- Born: Richard Hilton Eckersley 20 February 1941 Lancashire, England
- Died: 16 April 2006 (aged 65) Lincoln, Nebraska, US
- Occupation: British graphic designer
- Relatives: Tom Eckersley

= Richard Eckersley (designer) =

British graphic designer (1941–2006)

Richard Hilton Eckersley (20 February 1941 – 16 April 2006) was a British graphic designer best known for experimental computerized typography designed to complement deconstructionist academic works.

Born in Lancashire, England, his father Tom Eckersley was a noted poster designer during and after the Second World War, later to become head of the School of Art and Design at the London College of Printing in the 1960s. After attending Trinity College in Dublin, Eckersley began his design career at Lund Humphries, the publisher of Typographica and The Penrose Annual, where E. McKnight Kauffer had once been art director.

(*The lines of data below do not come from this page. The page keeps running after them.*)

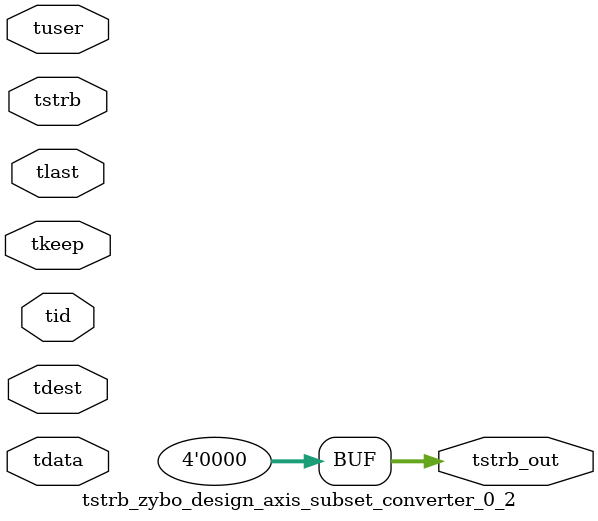
<source format=v>


`timescale 1ps/1ps

module tstrb_zybo_design_axis_subset_converter_0_2 #
(
parameter C_S_AXIS_TDATA_WIDTH = 32,
parameter C_S_AXIS_TUSER_WIDTH = 0,
parameter C_S_AXIS_TID_WIDTH   = 0,
parameter C_S_AXIS_TDEST_WIDTH = 0,
parameter C_M_AXIS_TDATA_WIDTH = 32
)
(
input  [(C_S_AXIS_TDATA_WIDTH == 0 ? 1 : C_S_AXIS_TDATA_WIDTH)-1:0     ] tdata,
input  [(C_S_AXIS_TUSER_WIDTH == 0 ? 1 : C_S_AXIS_TUSER_WIDTH)-1:0     ] tuser,
input  [(C_S_AXIS_TID_WIDTH   == 0 ? 1 : C_S_AXIS_TID_WIDTH)-1:0       ] tid,
input  [(C_S_AXIS_TDEST_WIDTH == 0 ? 1 : C_S_AXIS_TDEST_WIDTH)-1:0     ] tdest,
input  [(C_S_AXIS_TDATA_WIDTH/8)-1:0 ] tkeep,
input  [(C_S_AXIS_TDATA_WIDTH/8)-1:0 ] tstrb,
input                                                                    tlast,
output [(C_M_AXIS_TDATA_WIDTH/8)-1:0 ] tstrb_out
);

assign tstrb_out = {1'b0};

endmodule


</source>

He later joined the state-sponsored Kilkenny Design Workshops in Ireland. After six years there, Eckersley took a teaching position in the United States, and in 1981 he got a job at the University of Nebraska Press, where he shook up the field with computer-designed typography for Avital Ronell's Telephone Book: Technology, Schizophrenia, Electric Speech. The unorthodox design had the intended effect of breaking up the text's readability.